I can’t wait for the day when I can marry gorillas as well as girls, giraffes as well as guy, and dozens and dozens of them at a time! It’s not a romance thing, just appeals to my sense of novelty.
This is actually a good reason to keep domestic partnerships even after full marriage equality has been passed. A lot of (mostly older) people have taken advantage of the domestic partnership laws in the states that have passed them. When two people are in a long-term friends/roommates situation it often makes sense for them to be able to make financial and medical decisions like spouses would, but they may not actually want to get married for cultural or religious reasons. Especially with widows or widowers who have survivor benefits that might lapse if they remarry.

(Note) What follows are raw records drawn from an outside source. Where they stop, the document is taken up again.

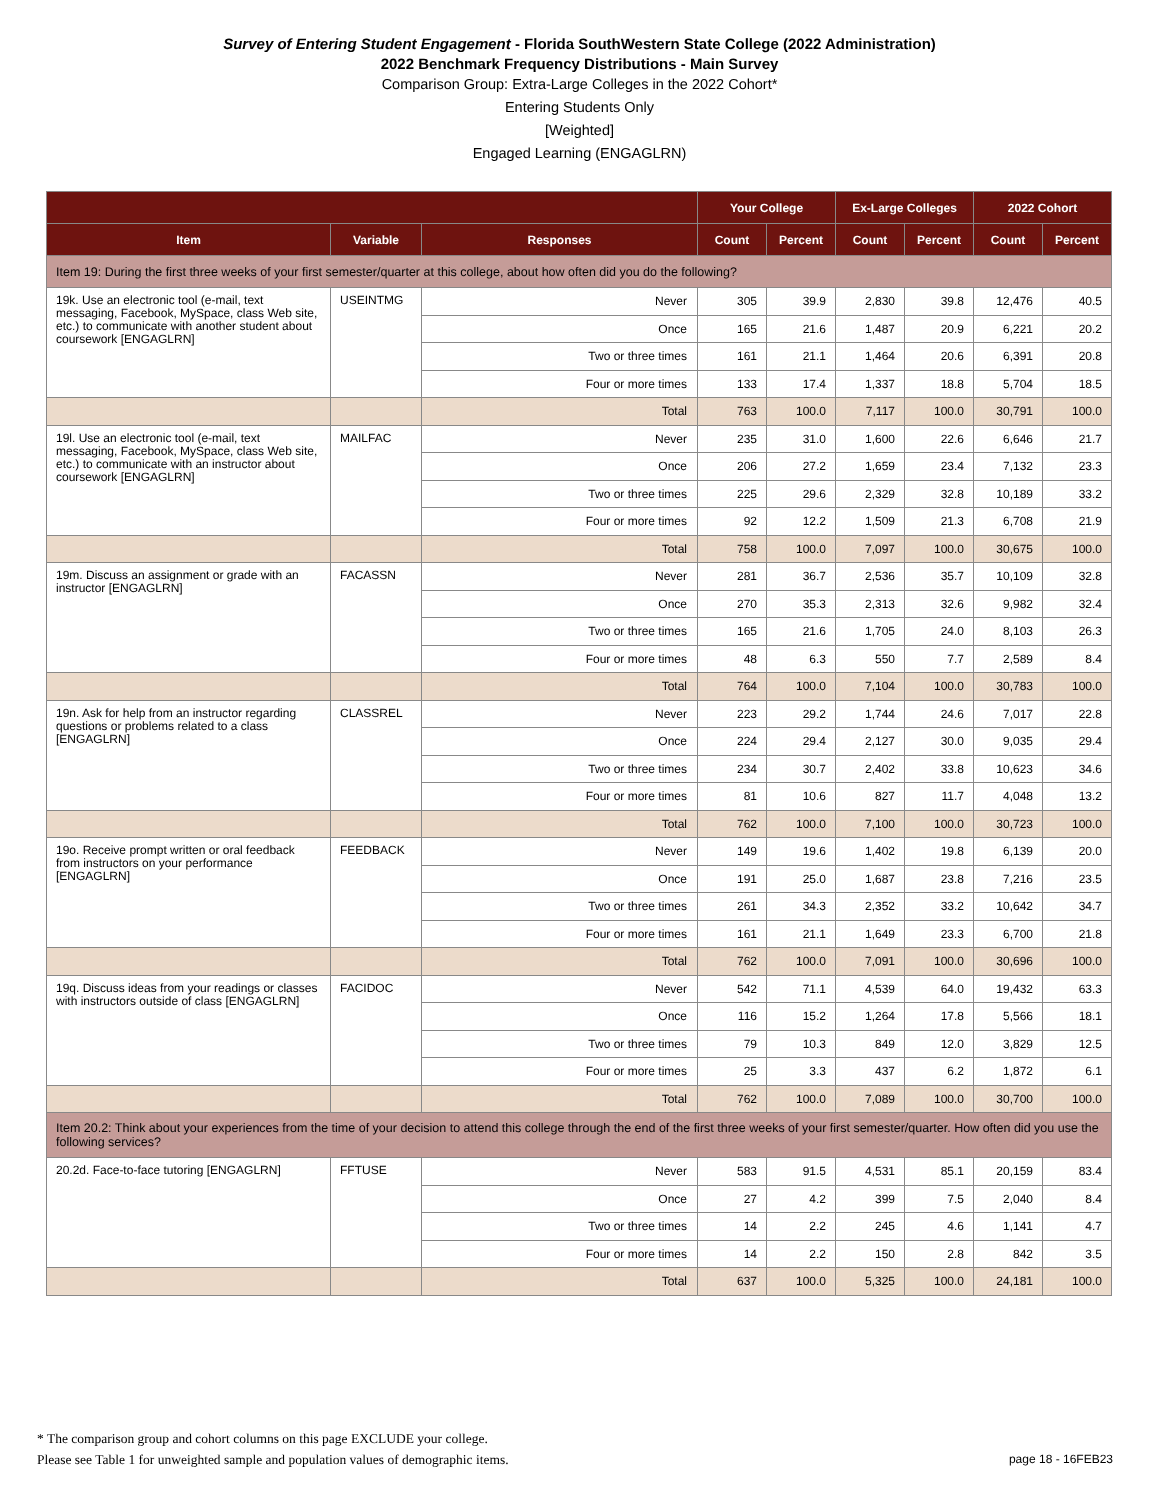Survey of Entering Student Engagement - Florida SouthWestern State College (2022 Administration)
2022 Benchmark Frequency Distributions - Main Survey
Comparison Group: Extra-Large Colleges in the 2022 Cohort*
Entering Students Only
[Weighted]
Engaged Learning (ENGAGLRN)
| | | | Your College | | Ex-Large Colleges | | 2022 Cohort | |
| --- | --- | --- | --- | --- | --- | --- | --- | --- |
| Item | Variable | Responses | Count | Percent | Count | Percent | Count | Percent |
| Item 19: During the first three weeks of your first semester/quarter at this college, about how often did you do the following? | | | | | | | | |
| 19k. Use an electronic tool (e-mail, text messaging, Facebook, MySpace, class Web site, etc.) to communicate with another student about coursework [ENGAGLRN] | USEINTMG | Never | 305 | 39.9 | 2,830 | 39.8 | 12,476 | 40.5 |
| | | Once | 165 | 21.6 | 1,487 | 20.9 | 6,221 | 20.2 |
| | | Two or three times | 161 | 21.1 | 1,464 | 20.6 | 6,391 | 20.8 |
| | | Four or more times | 133 | 17.4 | 1,337 | 18.8 | 5,704 | 18.5 |
| | | Total | 763 | 100.0 | 7,117 | 100.0 | 30,791 | 100.0 |
| 19l. Use an electronic tool (e-mail, text messaging, Facebook, MySpace, class Web site, etc.) to communicate with an instructor about coursework [ENGAGLRN] | MAILFAC | Never | 235 | 31.0 | 1,600 | 22.6 | 6,646 | 21.7 |
| | | Once | 206 | 27.2 | 1,659 | 23.4 | 7,132 | 23.3 |
| | | Two or three times | 225 | 29.6 | 2,329 | 32.8 | 10,189 | 33.2 |
| | | Four or more times | 92 | 12.2 | 1,509 | 21.3 | 6,708 | 21.9 |
| | | Total | 758 | 100.0 | 7,097 | 100.0 | 30,675 | 100.0 |
| 19m. Discuss an assignment or grade with an instructor [ENGAGLRN] | FACASSN | Never | 281 | 36.7 | 2,536 | 35.7 | 10,109 | 32.8 |
| | | Once | 270 | 35.3 | 2,313 | 32.6 | 9,982 | 32.4 |
| | | Two or three times | 165 | 21.6 | 1,705 | 24.0 | 8,103 | 26.3 |
| | | Four or more times | 48 | 6.3 | 550 | 7.7 | 2,589 | 8.4 |
| | | Total | 764 | 100.0 | 7,104 | 100.0 | 30,783 | 100.0 |
| 19n. Ask for help from an instructor regarding questions or problems related to a class [ENGAGLRN] | CLASSREL | Never | 223 | 29.2 | 1,744 | 24.6 | 7,017 | 22.8 |
| | | Once | 224 | 29.4 | 2,127 | 30.0 | 9,035 | 29.4 |
| | | Two or three times | 234 | 30.7 | 2,402 | 33.8 | 10,623 | 34.6 |
| | | Four or more times | 81 | 10.6 | 827 | 11.7 | 4,048 | 13.2 |
| | | Total | 762 | 100.0 | 7,100 | 100.0 | 30,723 | 100.0 |
| 19o. Receive prompt written or oral feedback from instructors on your performance [ENGAGLRN] | FEEDBACK | Never | 149 | 19.6 | 1,402 | 19.8 | 6,139 | 20.0 |
| | | Once | 191 | 25.0 | 1,687 | 23.8 | 7,216 | 23.5 |
| | | Two or three times | 261 | 34.3 | 2,352 | 33.2 | 10,642 | 34.7 |
| | | Four or more times | 161 | 21.1 | 1,649 | 23.3 | 6,700 | 21.8 |
| | | Total | 762 | 100.0 | 7,091 | 100.0 | 30,696 | 100.0 |
| 19q. Discuss ideas from your readings or classes with instructors outside of class [ENGAGLRN] | FACIDOC | Never | 542 | 71.1 | 4,539 | 64.0 | 19,432 | 63.3 |
| | | Once | 116 | 15.2 | 1,264 | 17.8 | 5,566 | 18.1 |
| | | Two or three times | 79 | 10.3 | 849 | 12.0 | 3,829 | 12.5 |
| | | Four or more times | 25 | 3.3 | 437 | 6.2 | 1,872 | 6.1 |
| | | Total | 762 | 100.0 | 7,089 | 100.0 | 30,700 | 100.0 |
| Item 20.2: Think about your experiences from the time of your decision to attend this college through the end of the first three weeks of your first semester/quarter. How often did you use the following services? | | | | | | | | |
| 20.2d. Face-to-face tutoring [ENGAGLRN] | FFTUSE | Never | 583 | 91.5 | 4,531 | 85.1 | 20,159 | 83.4 |
| | | Once | 27 | 4.2 | 399 | 7.5 | 2,040 | 8.4 |
| | | Two or three times | 14 | 2.2 | 245 | 4.6 | 1,141 | 4.7 |
| | | Four or more times | 14 | 2.2 | 150 | 2.8 | 842 | 3.5 |
| | | Total | 637 | 100.0 | 5,325 | 100.0 | 24,181 | 100.0 |
* The comparison group and cohort columns on this page EXCLUDE your college.
Please see Table 1 for unweighted sample and population values of demographic items.
page 18 - 16FEB23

That’s not totally true today for hetero marriages, I doubt it will be true for SSM either. INS, for example, routinely judges whether peoples marriages are “real” when a US citizen marrys someone from out of the country. You have to at least claim to be marrying for romantic reasons, doing so just to get a green card is considered fraud.
We have a hard enough time convincing real couples to marry. I don’t think anyone is really banging down the door to get married these days.
I’m sure the occasional faux marriage will take place, just as happens now. But I don’t think an actual committed non-sexual life partnership is necessarily “taking advantage”, nor so I think it will be common.